Ingo Maurer, suspension Birds birds birds, 1992
Elle est constituée d’une longue tige métallique suspensive le long de laquelle émane une succession de 21 petites tiges métalliques enroulées autour des fils électriques. A l’extrémité de chacune se trouvent une ampoule dotée de deux ailes, réalisées en véritables plumes d’oiseau. Ces fils de fer enroulés autour des fils électriques sont positionnables à souhait. L’acquéreur peut ainsi obtenir une composition ouverte et aérée ou plutôt rassemblée. L’éclairage varie selon la direction donnée aux ampoules qui peuvent venir éclairer le plafond, la table de salon ou la table du séjour.
suspension Zettel’z, 1997
Elle est composée d’une longue tige suspensive sur laquelle sont greffées une trentaine de fils de fer, longs de 30 à 50 centimètres. Elle est livrée avec une série de petits papiers rectangulaires, à pincer aléatoirement le long de ces tiges métalliques. Certains d’entres eux sont sérigraphiés et laissent apparaître des citations, expressions et/ou mots imaginés par le designer. D’autres papiers sont laissés vierges. Le “ but du jeu ” est de les personnaliser avec des dessins, expressions, signatures… Ingo Maurer laisse donc à l’acheteur la charge de griffonner ces papiers blancs.

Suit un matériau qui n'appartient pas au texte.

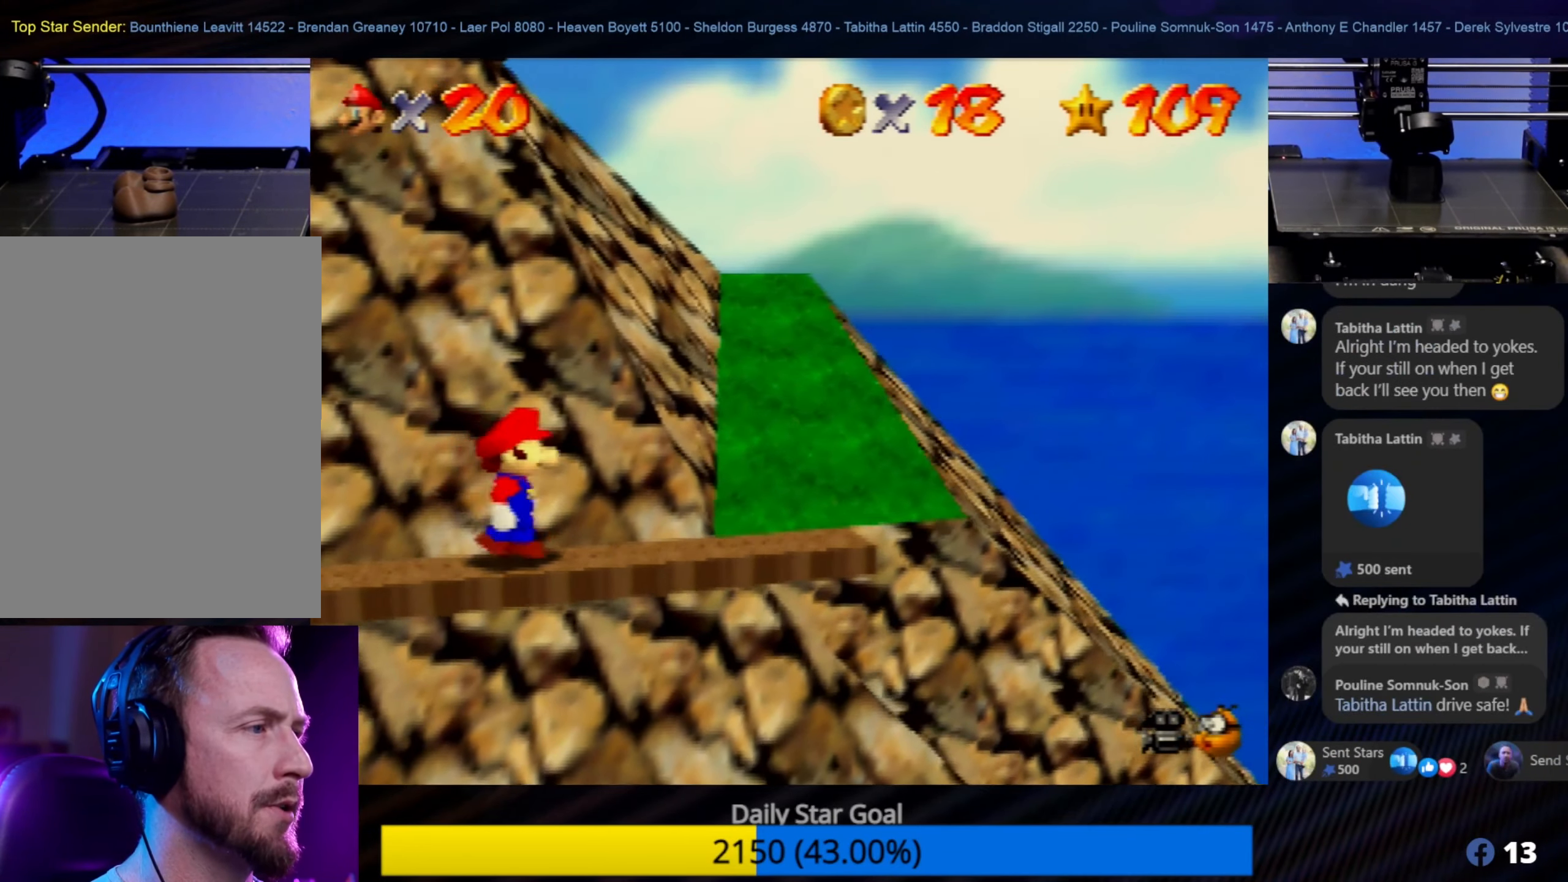
{"buttons": [], "left_stick": "right", "events": []}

L’objet perd donc son statut d’objet standardisé pour entrer dans la sphère de l’intime, du privée. Ce dernier possède, une fois la customisation terminée, un objet unique.
Il est intéressant de constater qu’une relation dialectique est proposée à l’acheteur, par le designer.




Tord Boontje, Rough-and-ready, 2000,


Il s’agit d’une collection complète comprenant des bibliothèques, armoires, lampes, tables ou chaises.
Pour réaliser cet objet, Tord Boontje offre au public un fascicule. Celui-ci contient les instructions nécessaires pour construire soi-même cette chaise appuyées par des schémas.
Cette “ notice de fabrication ” est volontairement laissée relativement floue notamment lorsqu’il s’agit du choix des matériaux. Le designer souhaite en effet que le consommateur maîtrise l’esthétique mais aussi le coût de son objet. Par exemple, la structure de la chaise peut être faite à partir de morceaux de bois trouvés ou de métal, l’assise peut être recouverte à l’aide d'une vieille couverture ou d'une longue corde. Ainsi, le designer n’a, finalement, qu’une idée très vague des formes que les différentes chaises vont prendre. L’objet peut ainsi, en fonction des goûts ou des désirs des propriétaires, passer d’une apparence campagnarde et traditionnelle à une apparence plus high-tech.
Tord Boontje donne, au consommateur, les moyens de créer à l’infini sa propre chaise, sans avoir à en acheter d’autres.
Le design aléatoire devient concept et, finalement, n’est proposé au consommateur que sous une forme abstraite, peut être matérialisée par la bidimentionnalité du fascicule.
Suspension Garland
Il s’agit d’une guirlande métallique de 1 mètre 60 de long.
Elle est ornée de fleurs et de feuilles stylisées, elles-mêmes en métal. L’usager doit se procurer une ampoule classique et enrouler la guirlande tout autour. Elle est facilement positionnable et nécessite, pour la fixer, d’une simple agrafe. Selon ses envies, le consommateur peut la laisser plus ou moins ballante et resserrée autour de son centre d’accroche. La diffusion de la lumière est influencée par cette disposition qui détermine le potentiel d’éclairage de l’objet.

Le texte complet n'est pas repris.